Dondurmanın bozulmaya karşı hassas besin unsuru olması niçiniyle üretildikten daha sonra satışa sunuluncaya kadar kesinlikle derin dondurucularda koruma edilmesi gerektiğini vurgulayan Manavoğlu, şu biçimde devam etti:

“Sütten üretilen dondurma uygun sıcaklıkta koruma edilmezse salmonella, listeria monocytogenes, enterobacteriaceae bakterileri oluşabilir. Dondurma sıfırın altında 18 derecede koruma edilmeli. Dondurmayı kaşık ile alırken, donmuş bulunmasına dikkat edilmeli. Tattığınızda kristalimsi, kumsu tat gelmesi dondurmanın eriyip bir daha donduğunun en büyük ispatıdır. Ziyanlı mikroorganizmalar niçiniyle ishal, ateş kusma, halsizlik belirtileri görülebilir.”

AMBALAJLI ESERLERDE RASTLANIRSA FİRMAYA BİLGİ VERİLMELİ

Yeterli soğutma sistemi olmayan, güneş ışığı ve toza maruz kalan ortamlarda satışa sunulan dondurmaların sıhhati olumsuz etkileyebileceğine dikkati çeken Manavoğlu, ambalajlı satılan dondurmanın etiket üzerinde yer alan, üretim ve son kullanma tarihine dikkat edilmesi, ambalajı yırtılmış, tadı, kokusu değişmiş dondurmaların tüketilmemesi gerektiğini lisana getirdi.
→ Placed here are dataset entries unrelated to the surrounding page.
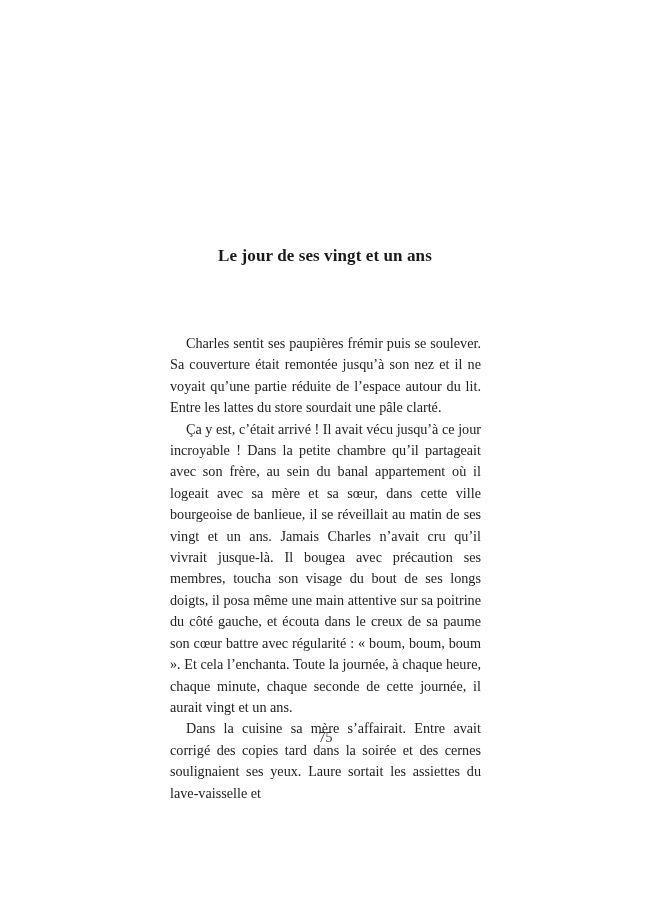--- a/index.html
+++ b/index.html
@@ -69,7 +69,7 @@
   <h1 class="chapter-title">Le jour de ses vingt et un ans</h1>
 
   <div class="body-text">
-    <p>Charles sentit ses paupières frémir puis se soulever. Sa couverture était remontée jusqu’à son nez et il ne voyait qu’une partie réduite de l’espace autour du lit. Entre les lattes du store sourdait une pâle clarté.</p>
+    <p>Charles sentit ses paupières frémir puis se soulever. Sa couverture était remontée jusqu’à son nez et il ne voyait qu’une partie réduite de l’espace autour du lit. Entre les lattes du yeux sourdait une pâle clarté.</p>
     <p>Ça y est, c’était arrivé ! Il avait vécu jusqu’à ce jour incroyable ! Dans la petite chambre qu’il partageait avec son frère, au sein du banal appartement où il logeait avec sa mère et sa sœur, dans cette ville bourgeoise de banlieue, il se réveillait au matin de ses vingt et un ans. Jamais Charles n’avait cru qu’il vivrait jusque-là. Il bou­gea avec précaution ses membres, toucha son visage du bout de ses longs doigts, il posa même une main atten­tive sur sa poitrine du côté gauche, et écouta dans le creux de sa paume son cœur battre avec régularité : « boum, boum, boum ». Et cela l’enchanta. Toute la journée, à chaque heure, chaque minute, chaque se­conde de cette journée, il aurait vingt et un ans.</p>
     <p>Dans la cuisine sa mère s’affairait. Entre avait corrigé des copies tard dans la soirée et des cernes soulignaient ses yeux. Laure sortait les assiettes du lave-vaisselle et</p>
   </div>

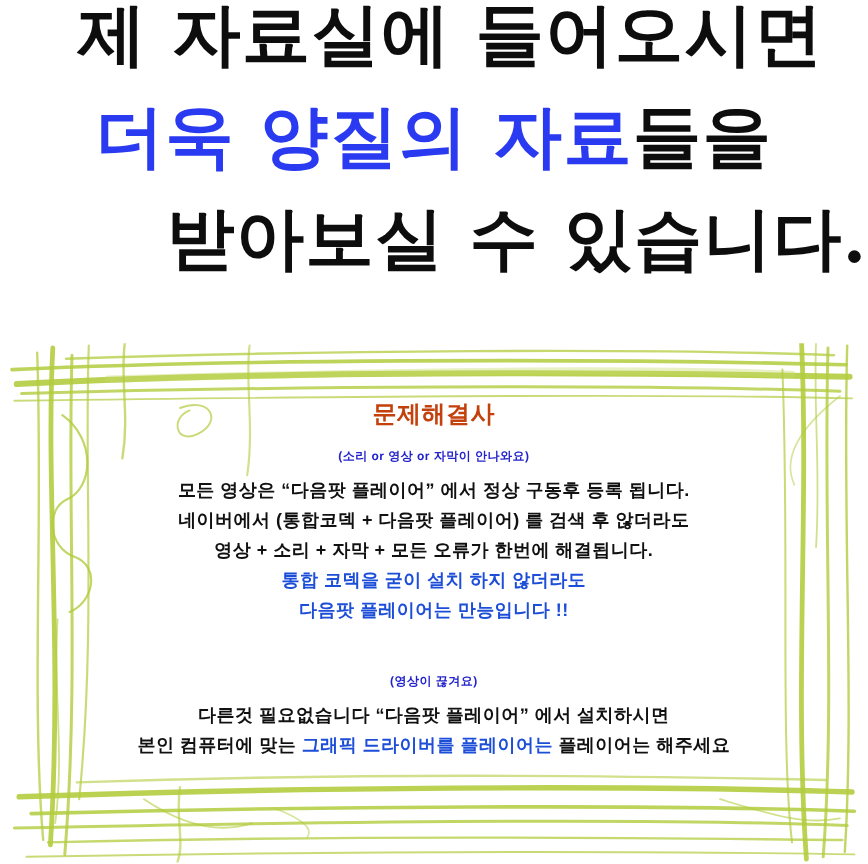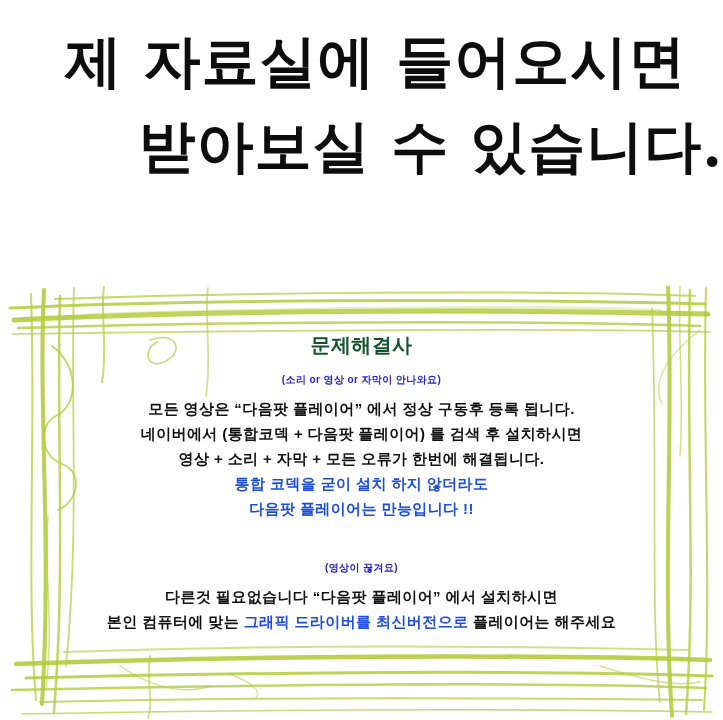--- a/index.html
+++ b/index.html
@@ -16,7 +16,7 @@
     color:#0d0d0d;font-size:57px;font-weight:600;letter-spacing:1px;
     white-space:nowrap;line-height:1.0;
   }
-  .h-line-1{margin-top:32px;padding-left:28px;}
+  .h-line-1{padding-left:28px;}
   .h-line-2{margin-top:28px;}
   .h-line-3{margin-top:28px;text-align:right;}
   .h-blue{color:#2a3af0;}

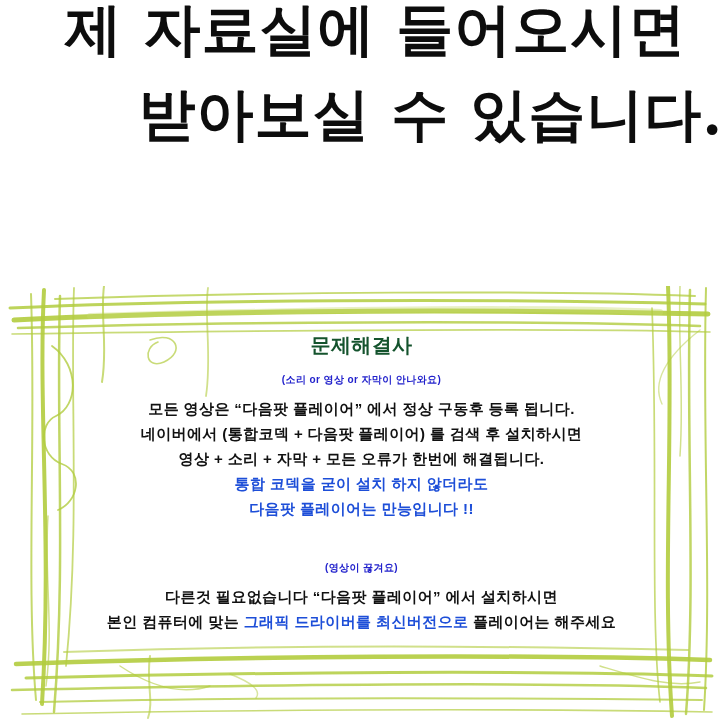--- a/index.html
+++ b/index.html
@@ -41,6 +41,7 @@
 
   <div class="headline">
     <div class="h-line h-line-1">제 자료실에 들어오시면</div>
+    <div class="h-line h-line-2"><span class="h-blue">더욱 양질의 자료</span><span>들을</span></div>
     <div class="h-line h-line-3">받아보실 수 있습니다.</div>
   </div>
Renkli görünümü, meyveli aromasıyla severek tüketilen ambalajlı mamüllerin etiketine bakıldığında birçoklarının bitkisel yağlı sütlü buz olduğunu anlatan Manavoğlu, “Ambalajlı eserleri tüketirken bozulduğunu çarçabuk anlayabiliriz. Yaz aylarında güneşte bekletilen dondurma dolabında gündüz sıcaklığında bir ölçü erimiş, daha sonrasında yine donmuş eserlere rastlanabilir. Ambalajında görsel bozukluk var ise eserin bozulmasını anlayabilirsiniz. Tüketici dondurma ambalajını atmadan ilgili firmaya bilgi vermeli” değerlendirmesinde bulundu.